The big three mass merchants--Wal-Mart, Kmart and Target Stores--alone have 5,500 stores between them. Add to that Best Buy, Circuit City and Toys "R" Us, all of which also participated in the launch, and you're right at the 6,500-store mark. And that doesn't include games-only chains like Electronics Boutique, the various online sellers, and, of course, Blockbuster, which also got a few consoles per store to rent.

So my question is this: Exactly how many PlayStation 2 consoles were reserved for the smaller independents, the non-mega-chain toy stores, video stores and game stores that are also involved in the suddenly resurging videogame trade?

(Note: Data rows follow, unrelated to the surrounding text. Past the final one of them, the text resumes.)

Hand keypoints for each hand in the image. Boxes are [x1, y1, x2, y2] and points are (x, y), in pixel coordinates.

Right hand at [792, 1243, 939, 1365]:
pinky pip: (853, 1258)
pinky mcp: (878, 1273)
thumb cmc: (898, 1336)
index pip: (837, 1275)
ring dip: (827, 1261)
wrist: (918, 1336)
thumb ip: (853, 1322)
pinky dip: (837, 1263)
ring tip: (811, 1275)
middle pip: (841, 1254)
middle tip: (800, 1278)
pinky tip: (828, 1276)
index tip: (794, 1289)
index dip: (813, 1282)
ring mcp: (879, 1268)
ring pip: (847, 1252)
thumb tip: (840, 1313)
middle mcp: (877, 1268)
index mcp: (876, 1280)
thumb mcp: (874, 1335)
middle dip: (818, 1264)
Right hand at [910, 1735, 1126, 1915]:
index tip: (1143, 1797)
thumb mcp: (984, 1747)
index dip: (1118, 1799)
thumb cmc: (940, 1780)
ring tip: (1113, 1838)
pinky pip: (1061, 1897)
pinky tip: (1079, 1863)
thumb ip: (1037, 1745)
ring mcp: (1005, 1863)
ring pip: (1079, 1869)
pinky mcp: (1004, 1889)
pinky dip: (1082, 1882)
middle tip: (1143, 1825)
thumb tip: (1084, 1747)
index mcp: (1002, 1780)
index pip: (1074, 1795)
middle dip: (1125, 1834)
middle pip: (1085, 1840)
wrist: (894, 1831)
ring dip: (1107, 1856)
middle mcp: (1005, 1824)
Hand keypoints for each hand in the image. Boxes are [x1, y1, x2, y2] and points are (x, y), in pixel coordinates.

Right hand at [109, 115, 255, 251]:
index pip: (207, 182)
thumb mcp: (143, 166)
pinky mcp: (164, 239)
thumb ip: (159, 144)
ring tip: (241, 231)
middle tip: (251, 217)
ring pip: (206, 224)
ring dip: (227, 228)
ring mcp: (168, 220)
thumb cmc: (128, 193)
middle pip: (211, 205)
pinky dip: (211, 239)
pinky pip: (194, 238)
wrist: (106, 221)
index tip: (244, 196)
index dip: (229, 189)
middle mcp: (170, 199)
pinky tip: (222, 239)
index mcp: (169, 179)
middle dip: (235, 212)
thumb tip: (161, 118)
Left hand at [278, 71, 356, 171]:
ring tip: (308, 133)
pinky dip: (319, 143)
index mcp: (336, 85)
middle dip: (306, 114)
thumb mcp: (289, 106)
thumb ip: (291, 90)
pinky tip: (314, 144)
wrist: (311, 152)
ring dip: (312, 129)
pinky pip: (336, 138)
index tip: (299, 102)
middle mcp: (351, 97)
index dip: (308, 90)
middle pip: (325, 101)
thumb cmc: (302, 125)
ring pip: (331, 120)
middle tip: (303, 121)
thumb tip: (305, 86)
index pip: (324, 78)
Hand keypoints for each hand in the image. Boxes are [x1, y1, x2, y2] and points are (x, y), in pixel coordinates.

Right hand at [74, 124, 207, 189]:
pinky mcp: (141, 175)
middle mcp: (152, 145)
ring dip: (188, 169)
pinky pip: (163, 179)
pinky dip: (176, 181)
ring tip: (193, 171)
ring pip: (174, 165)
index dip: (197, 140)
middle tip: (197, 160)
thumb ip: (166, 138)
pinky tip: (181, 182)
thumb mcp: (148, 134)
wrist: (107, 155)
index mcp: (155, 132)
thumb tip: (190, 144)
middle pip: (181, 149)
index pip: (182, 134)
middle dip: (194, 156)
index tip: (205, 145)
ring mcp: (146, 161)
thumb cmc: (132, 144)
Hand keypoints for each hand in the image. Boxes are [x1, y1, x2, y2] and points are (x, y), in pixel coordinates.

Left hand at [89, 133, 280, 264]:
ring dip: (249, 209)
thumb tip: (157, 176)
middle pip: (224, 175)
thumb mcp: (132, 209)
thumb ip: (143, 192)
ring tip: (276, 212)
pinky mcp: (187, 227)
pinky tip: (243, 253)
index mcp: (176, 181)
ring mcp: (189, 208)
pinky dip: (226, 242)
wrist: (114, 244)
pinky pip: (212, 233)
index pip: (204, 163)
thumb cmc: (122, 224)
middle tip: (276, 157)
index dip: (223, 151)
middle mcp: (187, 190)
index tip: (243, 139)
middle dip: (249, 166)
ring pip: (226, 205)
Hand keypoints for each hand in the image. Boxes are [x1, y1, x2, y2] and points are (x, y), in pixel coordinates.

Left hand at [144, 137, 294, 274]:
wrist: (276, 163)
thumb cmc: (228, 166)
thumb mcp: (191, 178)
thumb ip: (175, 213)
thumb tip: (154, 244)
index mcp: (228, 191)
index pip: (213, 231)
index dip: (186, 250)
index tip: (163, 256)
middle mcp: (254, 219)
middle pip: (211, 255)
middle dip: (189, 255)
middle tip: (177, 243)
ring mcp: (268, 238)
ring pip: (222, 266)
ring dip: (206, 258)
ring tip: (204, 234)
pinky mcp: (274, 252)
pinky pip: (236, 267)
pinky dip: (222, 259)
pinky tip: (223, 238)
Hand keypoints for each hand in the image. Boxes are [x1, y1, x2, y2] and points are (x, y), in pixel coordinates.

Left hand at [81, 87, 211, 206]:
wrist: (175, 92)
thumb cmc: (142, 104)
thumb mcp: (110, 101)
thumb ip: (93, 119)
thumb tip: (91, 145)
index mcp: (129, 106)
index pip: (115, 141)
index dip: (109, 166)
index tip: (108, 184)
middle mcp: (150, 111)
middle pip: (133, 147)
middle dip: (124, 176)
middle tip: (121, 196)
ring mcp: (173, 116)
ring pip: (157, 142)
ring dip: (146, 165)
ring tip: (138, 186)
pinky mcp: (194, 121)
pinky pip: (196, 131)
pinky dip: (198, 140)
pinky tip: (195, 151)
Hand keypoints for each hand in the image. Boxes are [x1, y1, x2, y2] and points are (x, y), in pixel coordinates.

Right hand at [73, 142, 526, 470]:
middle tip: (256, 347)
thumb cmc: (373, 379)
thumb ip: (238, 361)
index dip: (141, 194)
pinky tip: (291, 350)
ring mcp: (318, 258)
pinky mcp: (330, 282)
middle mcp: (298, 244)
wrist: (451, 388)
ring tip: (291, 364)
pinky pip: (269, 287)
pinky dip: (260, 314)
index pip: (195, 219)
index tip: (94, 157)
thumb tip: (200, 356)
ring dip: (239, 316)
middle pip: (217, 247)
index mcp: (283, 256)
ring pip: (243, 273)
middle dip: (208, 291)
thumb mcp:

I don't have the answer, but I'd sure like to know whether any of you smaller retailers reading this column were able to get your hands on any PlayStation 2s--and if you did, did you have to wait in line like Joe Consumer to buy them from the big chains?

The home video industry, it appears, is not alone in favoring the strong and the mighty. I just hope independent retailers of all stripes are capitalizing on PlayStation 2-mania however they can--by pushing alternative game consoles, perhaps through ads or discount coupons; by hyping their PlayStation One and DVD software as readily available alternatives to already-scarce PlayStation 2 games; or through clever, unofficial "cross promotions" (bring us your receipt from your PlayStation 2 purchase and we'll give you a free video rental, so the rest of your household has something to do while you play with your new toy).

Sony is billing the PlayStation 2 launch as the biggest consumer electronics launch in history. And there's no reason everyone can't hitch a ride on the console's coattails, even if you're not among the chosen few.